Upcoming Exhibitions

Under current circumstances, it is uncertain when exhibitions at the Fisher will be able to reopen to the public. It is our hope, however, that we will be able to mount the following exhibitions in the coming academic year.

Monday, 25 January 2021 to Friday, 30 April 2021

Image from Tennyson's Lady of Shallot

Exploring the ways that Victorians made books into beautiful objects gives us insight into their cultural values, particularly their changing constructions of gender. With a focus on experiments in format, illustration, and illumination, “Trophies and Treasures: The Victorian Luxury Book” examines the use of developing technologies to produce the feminised Victorian luxury book. Books made and designed by women are featured throughout the exhibition, including Victorian albums and annuals; publications by Emily Faithfull’s Victoria Press and the Yeats Sisters’ Cuala Press; and books featuring women artists, including Phoebe Anna Traquair, Jessie M. King, Florence Harrison, and HRH Princess Beatrice. Highlights of this exhibition include the 1857 Moxon Tennyson, with Pre Raphaelite wood engravings ; two manuscripts illuminated by Alberto Sangorski; the elephant folio edition of Henry Noel Humphreys’s guide to The Illuminated Books of the Middle Ages (1849); Tennyson’s Welcome to Princess Alexandra, illuminated by Owen Jones (1863); decadent Belles Lettres limited editions; and the Kelmscott Chaucer (1896), widely agreed to be the most beautiful book ever printed in English.
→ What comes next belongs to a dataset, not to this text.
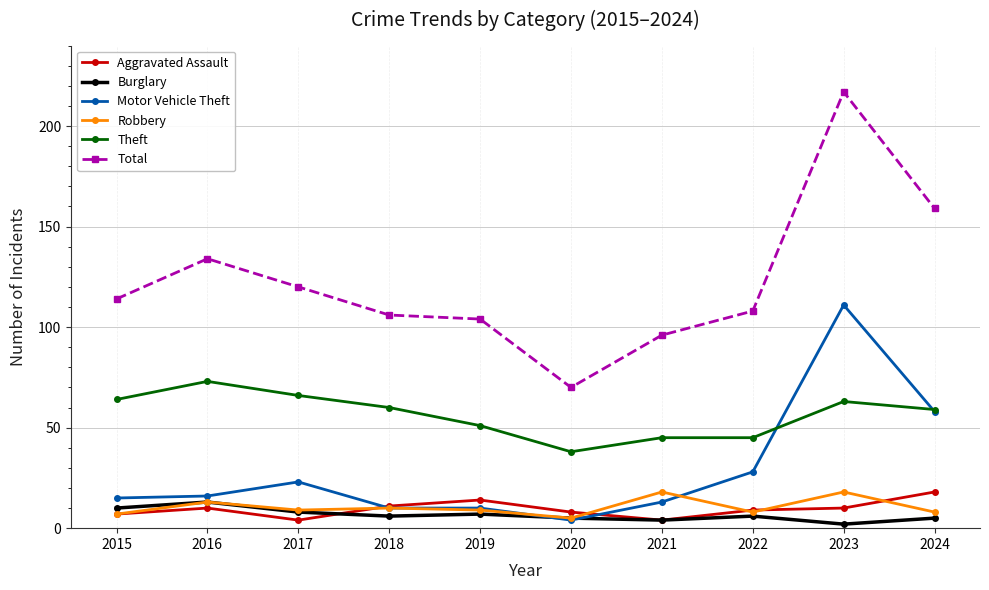

What are all the series names shown in the legend?

Aggravated Assault, Burglary, Motor Vehicle Theft, Robbery, Theft, Total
Focused on British publications, the scope of the exhibition extends from the beginning of the nineteenth century until the onset of the First World War.

This exhibition is being curated by Holly Forsythe Paul, the Hilary Nicholls Fellow at the Fisher Library.

Monday, 17 May 2021 to Friday, 3 September 2021

Medieval image

The medieval bishop and bibliophile Richard de Bury describes books as an "infinite treasure," for they, more than any other human contrivance, are able to preserve the knowledge and the wisdom, as well as the follies and the failures, of previous generations – "in books I find the dead as if they were alive." This exhibition aims to bring the medieval world to life by drawing on the many treasures from the period to be found in the Fisher Library. It will celebrate the medieval book, and the medieval written word more generally, in all its variety in terms of both subject matter and physical form. Included will be books on topics from religion to science and history to the law and in formats from the codex to the charter to the tally stick. Though the main focus of the exhibition will be on medieval manuscripts – that is, books written by hand – it will also explore the transition from handwritten to printed books that began at the very end of the medieval period. Medieval books, and especially their aesthetic qualities, have been a recurrent source of inspiration for the makers of books in subsequent periods, and the exhibition will also examine this medievalist tradition in book production, especially in the eighteenth and early nineteenth centuries.

This exhibition will be curated by the Fisher Library’s PJ Carefoote, Timothy Perry, and Nadav Sharon.